I do a note every week for colleagues (and for the charity’s record) telling them who I’ve met and what I’ve done and recently they suggested it would interest our network members and those wanting to learn more about C3. C3’s name is Collaborating as we know that only through collaboration can society hope to overcome this epidemic of serious preventable disease (which claims 41 million people annually).
This was a really unusual and enjoyable week which started in the smart offices of a multinational finance company where I was supporting a successful small business which shares our passion for health and wellbeing who are seeking support to grow more quickly. My job was to persuade the financial marketing entrepreneurial brains round the table that there was a great business opportunity here! As I told them, it’s estimated that the health and wellbeing industry is worth £23 billion in the UK, much of it spent without any rigorous assessment of the impact & almost half the health costs in OECD (Organisation for Economic Co-operation and Development) countries are from diseases related to physical inactivity, smoking, poor diet and harmful alcohol use. Poor health in the workforce costs the UK economy £60 billion, surely a big finance company can see a business case in improving this situation, otherwise as well as being sick we’ll all be broke! The situation about preventable illness and premature death is even worse in developing countries.
With one of our interns I went to a presentation about cyber security at a legal firm. The speaker was quite clear, it’s not IF you get attacked, but WHEN. He was really talking to big businesses and he felt people working at home and mixing their personal devices and their work machines was a very bad idea. For a small charity like C3 I resolved to be better at backing up, accepting updates and making sure the anti virus is switched on.

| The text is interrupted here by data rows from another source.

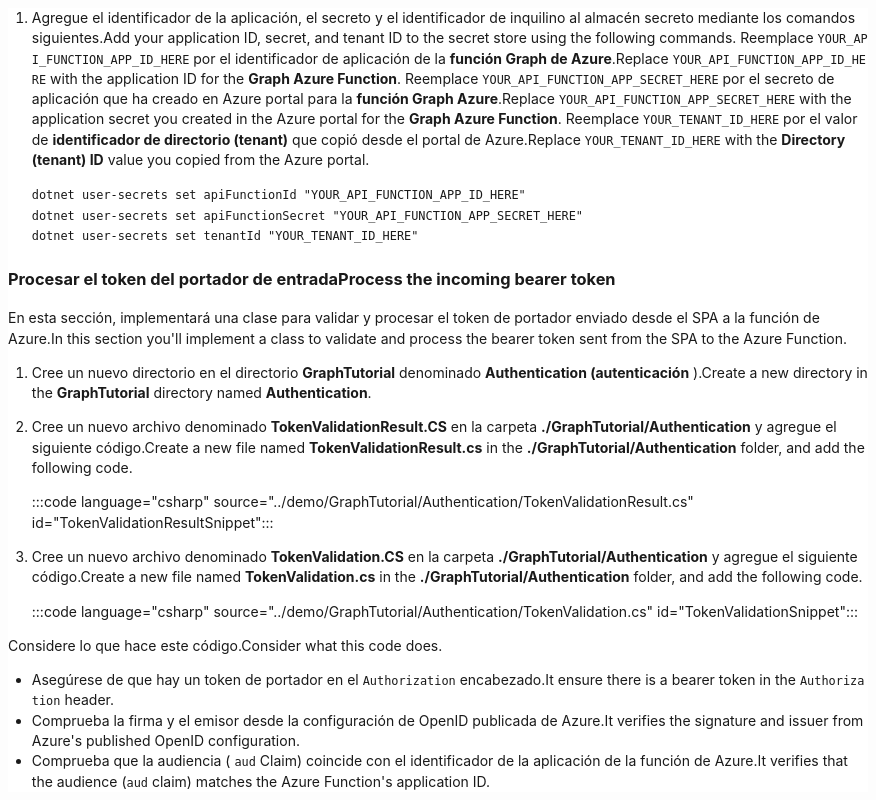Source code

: 1. <span data-ttu-id="142c2-133">Agregue el identificador de la aplicación, el secreto y el identificador de inquilino al almacén secreto mediante los comandos siguientes.</span><span class="sxs-lookup"><span data-stu-id="142c2-133">Add your application ID, secret, and tenant ID to the secret store using the following commands.</span></span> <span data-ttu-id="142c2-134">Reemplace `YOUR_API_FUNCTION_APP_ID_HERE` por el identificador de aplicación de la **función Graph de Azure**.</span><span class="sxs-lookup"><span data-stu-id="142c2-134">Replace `YOUR_API_FUNCTION_APP_ID_HERE` with the application ID for the **Graph Azure Function**.</span></span> <span data-ttu-id="142c2-135">Reemplace `YOUR_API_FUNCTION_APP_SECRET_HERE` por el secreto de aplicación que ha creado en Azure portal para la **función Graph Azure**.</span><span class="sxs-lookup"><span data-stu-id="142c2-135">Replace `YOUR_API_FUNCTION_APP_SECRET_HERE` with the application secret you created in the Azure portal for the **Graph Azure Function**.</span></span> <span data-ttu-id="142c2-136">Reemplace `YOUR_TENANT_ID_HERE` por el valor de **identificador de directorio (tenant)** que copió desde el portal de Azure.</span><span class="sxs-lookup"><span data-stu-id="142c2-136">Replace `YOUR_TENANT_ID_HERE` with the **Directory (tenant) ID** value you copied from the Azure portal.</span></span>

    ```Shell
    dotnet user-secrets set apiFunctionId "YOUR_API_FUNCTION_APP_ID_HERE"
    dotnet user-secrets set apiFunctionSecret "YOUR_API_FUNCTION_APP_SECRET_HERE"
    dotnet user-secrets set tenantId "YOUR_TENANT_ID_HERE"
    ```

### <a name="process-the-incoming-bearer-token"></a><span data-ttu-id="142c2-137">Procesar el token del portador de entrada</span><span class="sxs-lookup"><span data-stu-id="142c2-137">Process the incoming bearer token</span></span>

<span data-ttu-id="142c2-138">En esta sección, implementará una clase para validar y procesar el token de portador enviado desde el SPA a la función de Azure.</span><span class="sxs-lookup"><span data-stu-id="142c2-138">In this section you'll implement a class to validate and process the bearer token sent from the SPA to the Azure Function.</span></span>

1. <span data-ttu-id="142c2-139">Cree un nuevo directorio en el directorio **GraphTutorial** denominado **Authentication (autenticación** ).</span><span class="sxs-lookup"><span data-stu-id="142c2-139">Create a new directory in the **GraphTutorial** directory named **Authentication**.</span></span>

1. <span data-ttu-id="142c2-140">Cree un nuevo archivo denominado **TokenValidationResult.CS** en la carpeta **./GraphTutorial/Authentication** y agregue el siguiente código.</span><span class="sxs-lookup"><span data-stu-id="142c2-140">Create a new file named **TokenValidationResult.cs** in the **./GraphTutorial/Authentication** folder, and add the following code.</span></span>

    :::code language="csharp" source="../demo/GraphTutorial/Authentication/TokenValidationResult.cs" id="TokenValidationResultSnippet":::

1. <span data-ttu-id="142c2-141">Cree un nuevo archivo denominado **TokenValidation.CS** en la carpeta **./GraphTutorial/Authentication** y agregue el siguiente código.</span><span class="sxs-lookup"><span data-stu-id="142c2-141">Create a new file named **TokenValidation.cs** in the **./GraphTutorial/Authentication** folder, and add the following code.</span></span>

    :::code language="csharp" source="../demo/GraphTutorial/Authentication/TokenValidation.cs" id="TokenValidationSnippet":::

<span data-ttu-id="142c2-142">Considere lo que hace este código.</span><span class="sxs-lookup"><span data-stu-id="142c2-142">Consider what this code does.</span></span>

- <span data-ttu-id="142c2-143">Asegúrese de que hay un token de portador en el `Authorization` encabezado.</span><span class="sxs-lookup"><span data-stu-id="142c2-143">It ensure there is a bearer token in the `Authorization` header.</span></span>
- <span data-ttu-id="142c2-144">Comprueba la firma y el emisor desde la configuración de OpenID publicada de Azure.</span><span class="sxs-lookup"><span data-stu-id="142c2-144">It verifies the signature and issuer from Azure's published OpenID configuration.</span></span>
- <span data-ttu-id="142c2-145">Comprueba que la audiencia ( `aud` Claim) coincide con el identificador de la aplicación de la función de Azure.</span><span class="sxs-lookup"><span data-stu-id="142c2-145">It verifies that the audience (`aud` claim) matches the Azure Function's application ID.</span></span>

The end of the week was in the grand surroundings of Marlborough House, one of the royal palaces and home to the Commonwealth. I was asked to go to the Commonwealth Advisory Committee on Health. We were in amazing surroundings full of gold, chandeliers, huge oil portraits but poor Wi-Fi! The Commonwealth is such a fascinating organisation of 53 countries most of them former territories of the British Empire, they’re in every continent and include a third of the world’s population with 60% under 30. Their size varies from the smallest Nairu which has a population of 10,000 and India which has 1.2 billion. It was interesting to see countries with so many health problems: making progress with HIV, especially eliminating mother to child transmission, but burdened with TB, malaria, even polio, and at the same time chronic diseases are an increasing burden. Many of the poorest countries are also exotic tourist areas and this gives a particular challenge to introducing healthy policies. The President of Coca Cola flew to one Caribbean island insisting on talking to the Prime Minister when there was a proposal to introduce a sugar tax! Monitoring alcohol consumption is difficult as much is consumed by tourists. One Caribbean government lost power partly because it increased tobacco tax, and several Commonwealth countries are growers of tobacco. The main focus of the meeting was the WHO target of universal health coverage (UHC), the Commonwealth message is Reaching the unreached, ensuring no one is left behind.